Date : 19991213
Dossier : IMM-6610-98
OTTAWA (ONTARIO), LE 13 DÉCEMBRE 1999
EN PRÉSENCE DE MONSIEUR LE JUGE DUBÉ
ENTRE :
NABEEL ABBAS
demandeur
- et -
LE MINISTRE DE LA CITOYENNETÉ ET DE L'IMMIGRATION
défendeur
ORDONNANCE
La Cour déboute le demandeur de son recours.
___________________________________
Juge
Traduction certifiée conforme,
Laurier Parenteau, LL.L.
Date : 19991213
Dossier : IMM-6610-98
ENTRE :
NABEEL ABBAS
demandeur
- et -
LE MINISTRE DE LA CITOYENNETÉ ET DE L'IMMIGRATION
défendeur
MOTIFS DE L'ORDONNANCE
Le juge DUBÉ
[1] Il y a en l'espèce recours en contrôle judiciaire exercé en application de l'article 82.1 de la Loi sur l'immigration (la Loi), contre une décision en date du 1er septembre 1998 de l'agente des visas Mona Fahmy.
[2] Le demandeur, citoyen du Yémen, avait fait sa demande de résidence permanente à titre d'immigrant indépendant avec pour profession celle d'ingénieur électricien, au Centre du programme régional d'immigration à Buffalo, dans l'État de New York. Sa demande a été subséquemment transmise à l'ambassade du Canada au Caire, en Égypte.
[3] Il est titulaire d'une maîtrise en génie électrique de l'Institut de génie mécanique de Varna en Bulgarie. Ses qualifications ont été reconnues par le Conseil canadien des ingénieurs. En 1985, il travaillait pour la compagnie aérienne Yemenia Airlines comme ingénieur au service de matériel radio, où il est parvenu au grade de " contremaître ", c'est-à-dire à un poste de surveillance. Son travail consistait à essayer et à réparer les instruments de communications et de navigation des avions. Au cours de son entrevue avec Mme Fahmy, il a fait savoir qu'il avait sous ses ordres des mécaniciens. Cependant, son affidavit déposé à l'appui de sa demande indique qu'il dirigeait trois ingénieurs et quatre techniciens.
[4] Lors de cette entrevue, l'agente des visas, se guidant sur la Classification nationale des professions (CNP), a conclu qu'il ne remplissait pas la plupart des conditions d'accès à la profession CNP 2133, et qu'en fait, il exerçait surtout des fonctions de technicien. Selon les notes de l'agente des visas, le demandeur convenait que la description et les principales fonctions du technicien en génie électrique correspondaient davantage à ce qu'il faisait. En conséquence, elle a évalué sa demande au regard des qualifications de technicien en génie électrique, et il était d'accord.
[5] Le demandeur travaillait pour Yemenia Airlines pendant 10 ans, puis est parti pour les États-Unis où il a séjourné 20 mois, au cours desquels il n'a pas travaillé. Il n'a jamais visité le Canada et n'a jamais cherché à connaître les possibilités d'emploi dans ce pays. Sa connaissance du Canada est très limitée. L'agente des visas lui a donné 67 points d'appréciation, alors qu'il en faut 70 pour être admis dans le pays.
Âge 10
Demande dans la profession 01
Préparation professionnelle spécifique 15
Expérience 06
Emploi réservé/Profession désignée 00
Facteur démographique 08
Études 16 |
Connaissance de l'anglais et du français 06
Prime 00
Personnalité 05
Total des points obtenus 67
[6] L'avocat du demandeur soutient que l'agente des visas a commis trois erreurs comme suit.

[Données stockées]
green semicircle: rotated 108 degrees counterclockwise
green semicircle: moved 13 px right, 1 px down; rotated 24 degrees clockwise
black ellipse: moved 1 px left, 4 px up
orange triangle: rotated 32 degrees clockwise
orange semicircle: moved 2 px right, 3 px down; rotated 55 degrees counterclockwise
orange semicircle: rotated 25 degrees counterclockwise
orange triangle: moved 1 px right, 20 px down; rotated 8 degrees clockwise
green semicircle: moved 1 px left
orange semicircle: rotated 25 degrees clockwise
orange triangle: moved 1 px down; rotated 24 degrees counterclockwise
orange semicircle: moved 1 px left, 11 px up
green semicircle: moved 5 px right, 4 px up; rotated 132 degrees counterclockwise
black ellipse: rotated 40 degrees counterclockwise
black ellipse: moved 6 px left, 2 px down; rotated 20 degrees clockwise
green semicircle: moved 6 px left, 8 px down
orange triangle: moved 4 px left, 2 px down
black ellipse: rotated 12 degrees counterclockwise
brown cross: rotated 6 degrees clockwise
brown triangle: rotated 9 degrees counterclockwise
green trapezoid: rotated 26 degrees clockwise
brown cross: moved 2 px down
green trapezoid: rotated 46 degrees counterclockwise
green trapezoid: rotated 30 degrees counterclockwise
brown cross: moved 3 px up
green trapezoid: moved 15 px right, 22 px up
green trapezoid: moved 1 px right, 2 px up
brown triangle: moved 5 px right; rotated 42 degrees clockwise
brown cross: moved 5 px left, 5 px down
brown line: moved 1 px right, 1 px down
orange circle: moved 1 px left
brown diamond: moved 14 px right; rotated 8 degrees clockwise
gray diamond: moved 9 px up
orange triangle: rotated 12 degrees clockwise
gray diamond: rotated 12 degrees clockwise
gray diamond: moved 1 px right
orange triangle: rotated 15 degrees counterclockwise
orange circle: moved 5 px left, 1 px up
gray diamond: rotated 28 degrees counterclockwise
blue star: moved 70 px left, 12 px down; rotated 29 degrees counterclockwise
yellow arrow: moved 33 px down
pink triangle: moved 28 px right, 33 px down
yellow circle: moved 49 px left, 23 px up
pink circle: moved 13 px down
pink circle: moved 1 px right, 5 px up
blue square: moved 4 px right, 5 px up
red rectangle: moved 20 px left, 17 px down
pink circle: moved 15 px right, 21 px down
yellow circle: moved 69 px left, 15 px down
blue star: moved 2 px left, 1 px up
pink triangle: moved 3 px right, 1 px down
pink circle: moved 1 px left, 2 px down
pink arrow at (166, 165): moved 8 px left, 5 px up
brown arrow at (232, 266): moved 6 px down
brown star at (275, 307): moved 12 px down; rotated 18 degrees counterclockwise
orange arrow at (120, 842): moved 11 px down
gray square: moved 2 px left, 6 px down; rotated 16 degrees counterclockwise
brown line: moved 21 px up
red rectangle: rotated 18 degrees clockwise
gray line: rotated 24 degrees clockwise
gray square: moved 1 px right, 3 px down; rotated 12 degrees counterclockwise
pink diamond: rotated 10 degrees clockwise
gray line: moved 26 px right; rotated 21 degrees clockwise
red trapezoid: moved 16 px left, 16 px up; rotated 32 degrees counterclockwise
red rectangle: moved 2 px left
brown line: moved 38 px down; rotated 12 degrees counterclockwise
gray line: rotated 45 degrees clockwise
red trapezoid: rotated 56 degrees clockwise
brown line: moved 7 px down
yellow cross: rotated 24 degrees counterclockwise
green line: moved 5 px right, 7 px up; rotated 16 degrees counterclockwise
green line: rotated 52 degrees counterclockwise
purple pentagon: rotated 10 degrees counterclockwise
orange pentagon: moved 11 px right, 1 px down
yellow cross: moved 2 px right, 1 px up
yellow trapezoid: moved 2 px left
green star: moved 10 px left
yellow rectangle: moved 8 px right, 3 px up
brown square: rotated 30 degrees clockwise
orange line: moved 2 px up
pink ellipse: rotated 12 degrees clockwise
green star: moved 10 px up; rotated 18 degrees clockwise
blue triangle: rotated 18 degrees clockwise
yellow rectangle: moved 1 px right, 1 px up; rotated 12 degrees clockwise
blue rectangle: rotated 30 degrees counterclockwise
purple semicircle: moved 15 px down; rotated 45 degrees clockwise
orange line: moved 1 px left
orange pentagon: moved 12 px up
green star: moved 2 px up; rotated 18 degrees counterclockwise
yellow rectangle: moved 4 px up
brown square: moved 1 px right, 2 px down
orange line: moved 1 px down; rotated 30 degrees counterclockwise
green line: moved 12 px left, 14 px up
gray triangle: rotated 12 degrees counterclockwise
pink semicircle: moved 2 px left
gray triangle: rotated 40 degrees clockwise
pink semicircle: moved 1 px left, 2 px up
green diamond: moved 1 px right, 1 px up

TRAVAIL À FAIRE:
(a) Veuillez indiquer si chacune des affirmations suivantes concorde avec l'extrait, en répondant par oui ou par non et en citant les mots décisifs de l'extrait : (i) le demandeur est citoyen du Yémen ; (ii) l'agente des visas lui a attribué 70 points d'appréciation ; (iii) le demandeur a travaillé pendant son séjour aux États-Unis.
(b) D'après l'extrait, à quelle ambassade la demande de résidence permanente a-t-elle été transmise ?
(c) Traduisez en anglais cette phrase de l'extrait : « Sa connaissance du Canada est très limitée. »

RÉSULTATS:
(a)
(i) Oui : « Le demandeur, citoyen du Yémen ».
(ii) Non : « L'agente des visas lui a donné 67 points d'appréciation, alors qu'il en faut 70 pour être admis dans le pays. »
(iii) Non : « au cours desquels il n'a pas travaillé ».

(b) À l'ambassade du Canada au Caire, en Égypte.

(c) His knowledge of Canada is very limited.